Hymne à la terre africaine
Petite histoire de la danse pantsula
Vent d’Afrique. C’est du sud du continent, le pays de l’ex-apartheid et des danses de mineurs, que nous vient Via Katlehong Dance, dont le nom évoque un township qui se rendit fameux en se soulevant, il y a une trentaine d’années. De cette rage de vivre et de danser, la compagnie d’Afrique du Sud a fait son credo depuis sa création en 1996. Bien sûr, c’est le pantsula, danse urbaine autant que mode de vie, qui est le moteur des interprètes, bien que la troupe n’hésite pas à aller chercher de temps en temps des créateurs d’autres horizons (Christian Rizzo ou Robyn Orlin, dernièrement).
Woza est leur nouvel eldorado, une « pièce qui rend hommage à la nature, aux bruits venus des arbres, du vent et des animaux, qui ont inspiré les musiques d’Afrique. Au bois, dans lequel on sculpte les instruments. Aux corps qui s’emparent des rythmes pour en faire une danse ». Tout un programme.
Sur scène, Via Katlehong Dance invite le pantsula, autrefois expression des populations noires des ghettos, et danse contemporaine africaine, dans un élan commun. La plus belle façon sans doute de s’inventer un avenir qui passe par le mouvement. On découvrira également les apports de cette compagnie qui imagine des percussions corporelles, comme le mogaba, consistant en frappes de pieds et claquements de mains, avec voix et rythmes. L’énergie ainsi dégagée n’est plus celle du désespoir mais bel et bien d’une danse engagée. Via Katlehong Dance fait de Woza un hymne à la terre africaine ; et au delà, à l’humain.
Philippe Noisette
Avec 3 musiciens.
Dans les années soixante, le régime d'apartheid de l'Afrique du Sud organise le déplacement forcé de nombreuses populations noires pour les cantonner dans des ghettos aux abords des zones urbaines. Réservoirs de main-d'oeuvre bon marché, les townships deviennent un lieu de misère, de chômage et de délinquance, mais aussi un espace de rencontre entre habitants des villes et des campagnes et le terreau d'une culture débordante, vive et joyeuse, le pantsula.

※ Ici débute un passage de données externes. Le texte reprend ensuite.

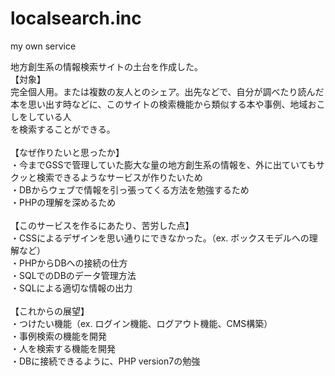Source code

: # localsearch.inc
my own service

地方創生系の情報検索サイトの土台を作成した。<br>
【対象】<br>
完全個人用。または複数の友人とのシェア。出先などで、自分が調べたり読んだ本を思い出す時などに、このサイトの検索機能から類似する本や事例、地域おこしをしている人<br>
を検索することができる。<br>
  <br>
【なぜ作りたいと思ったか】<br>
・今までGSSで管理していた膨大な量の地方創生系の情報を、外に出ていてもサクッと検索できるようなサービスが作りたいため<br>
・DBからウェブで情報を引っ張ってくる方法を勉強するため<br>
・PHPの理解を深めるため<br>
<br>
【このサービスを作るにあたり、苦労した点】<br>
・CSSによるデザインを思い通りにできなかった。（ex. ボックスモデルへの理解など）<br>
・PHPからDBへの接続の仕方<br>
・SQLでのDBのデータ管理方法<br>
・SQLによる適切な情報の出力<br>
<br>
【これからの展望】<br>
・つけたい機能（ex. ログイン機能、ログアウト機能、CMS構築）<br>
・事例検索の機能を開発<br>
・人を検索する機能を開発<br>
・DBに接続できるように、PHP version7の勉強<br>
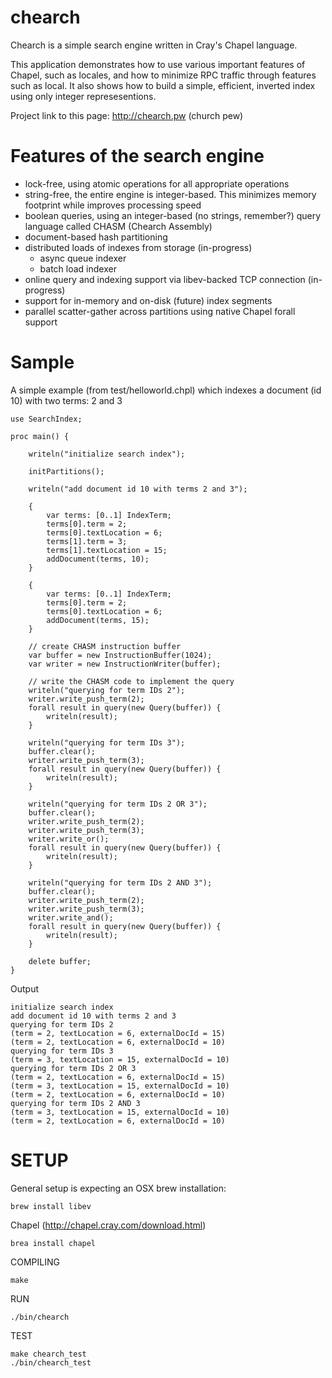 # chearch

Chearch is a simple search engine written in Cray's Chapel language.

This application demonstrates how to use various important features of Chapel,
such as locales, and how to minimize RPC traffic through features such as local. 
It also shows how to build a simple, efficient, inverted index using only integer represesentions.

Project link to this page: http://chearch.pw (church pew)

Features of the search engine
=============================

* lock-free, using atomic operations for all appropriate operations
* string-free, the entire engine is integer-based.  This minimizes memory footprint while improves processing speed
* boolean queries, using an integer-based (no strings, remember?) query language called CHASM (Chearch Assembly)
* document-based hash partitioning
* distributed loads of indexes from storage (in-progress)
	* async queue indexer
	* batch load indexer
* online query and indexing support via libev-backed TCP connection (in-progress)
* support for in-memory and on-disk (future) index segments
* parallel scatter-gather across partitions using native Chapel forall support

Sample
============

A simple example (from test/helloworld.chpl) which indexes a document (id 10) with two terms: 2 and 3

    use SearchIndex;

    proc main() {

        writeln("initialize search index");

        initPartitions();

        writeln("add document id 10 with terms 2 and 3");

        {
            var terms: [0..1] IndexTerm;
            terms[0].term = 2;
            terms[0].textLocation = 6;
            terms[1].term = 3;
            terms[1].textLocation = 15;
            addDocument(terms, 10);
        }

        {
            var terms: [0..1] IndexTerm;
            terms[0].term = 2;
            terms[0].textLocation = 6;
            addDocument(terms, 15);
        }

        // create CHASM instruction buffer
        var buffer = new InstructionBuffer(1024);
        var writer = new InstructionWriter(buffer);

        // write the CHASM code to implement the query
        writeln("querying for term IDs 2");
        writer.write_push_term(2);
        forall result in query(new Query(buffer)) {
            writeln(result);
        }

        writeln("querying for term IDs 3");
        buffer.clear();
        writer.write_push_term(3);
        forall result in query(new Query(buffer)) {
            writeln(result);
        }

        writeln("querying for term IDs 2 OR 3");
        buffer.clear();
        writer.write_push_term(2);
        writer.write_push_term(3);
        writer.write_or();
        forall result in query(new Query(buffer)) {
            writeln(result);
        }

        writeln("querying for term IDs 2 AND 3");
        buffer.clear();
        writer.write_push_term(2);
        writer.write_push_term(3);
        writer.write_and();
        forall result in query(new Query(buffer)) {
            writeln(result);
        }

        delete buffer;
    }


Output

    initialize search index
    add document id 10 with terms 2 and 3
    querying for term IDs 2
    (term = 2, textLocation = 6, externalDocId = 15)
    (term = 2, textLocation = 6, externalDocId = 10)
    querying for term IDs 3
    (term = 3, textLocation = 15, externalDocId = 10)
    querying for term IDs 2 OR 3
    (term = 2, textLocation = 6, externalDocId = 15)
    (term = 3, textLocation = 15, externalDocId = 10)
    (term = 2, textLocation = 6, externalDocId = 10)
    querying for term IDs 2 AND 3
    (term = 3, textLocation = 15, externalDocId = 10)
    (term = 2, textLocation = 6, externalDocId = 10)

SETUP
=====

General setup is expecting an OSX brew installation:

    brew install libev
    
Chapel (http://chapel.cray.com/download.html)

	brea install chapel

COMPILING

    make

RUN

    ./bin/chearch

TEST

    make chearch_test
    ./bin/chearch_test
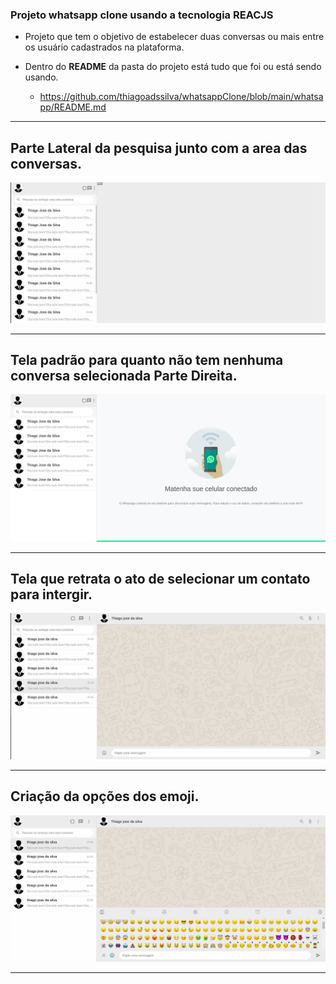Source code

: ### Projeto whatsapp clone usando a tecnologia <b>REACJS</b>
- Projeto que tem o objetivo de estabelecer duas conversas ou mais entre os usuário cadastrados na plataforma.

- Dentro do <b>README</b> da pasta do projeto está tudo que foi ou está sendo usando.
   * https://github.com/thiagoadssilva/whatsappClone/blob/main/whatsapp/README.md

<hr/>

## <b>Parte Lateral</b> da pesquisa junto com a area das conversas.

![Tela Principal](images/parteLateral.png)
<hr>

## Tela padrão para quanto não tem nenhuma conversa selecionada <b>Parte Direita</b>.

![Tela Principal](images/telaSemMensagem.png)
<hr>

## Tela que retrata o ato de selecionar um contato para intergir.

![Tela Principal](images/selecaoContato.png)

<hr>

## Criação da opções dos emoji.

![Tela Principal](images/emoji.png)

<hr>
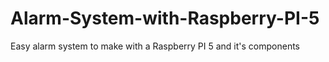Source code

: # Alarm-System-with-Raspberry-PI-5
Easy alarm system to make with a Raspberry PI 5 and it's components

Le pantsula, c'est tout à la fois un mouvement de mode, de musique et de danse, mais c'est surtout un véritable style de vie. La jeunesse rebelle des townships retrouve sa fierté dans ces concours où l'élégance la plus extravagante est associée à une danse inventive et débridée tout en étant minutieusement codée. La rue devient alors le théâtre où s’expriment l'angoisse et la joie, la crainte du lendemain et l'esprit de fraternité.
Dans la nouvelle Afrique du Sud, la danse a progressivement quitté les townships, avec sa musique d'accompagnement, le kwaito, pour se retrouver dans l'arène commerciale. Cette mercantilisation de la culture a mené à sa dilution et à une perte d'authenticité par rapport à l'esprit de survie qui lui a donné naissance. Seuls quelques groupes comme Via Katlehong, toujours basé dans un township, ont réussi à traduire sur scène la créativité, l'énergie pure et l'esprit de rébellion du pantsula.
Le gumboots, dont le nom vient des bottes en caoutchouc que portaient les mineurs, a été créé au début des années cinquante pour faire la fête mais aussi en signe de protestation contre leurs conditions de vie. Via Katlehong l'a modernisé en l'associant aux claquettes, à la danse pantsula et à la musique traditionnelle.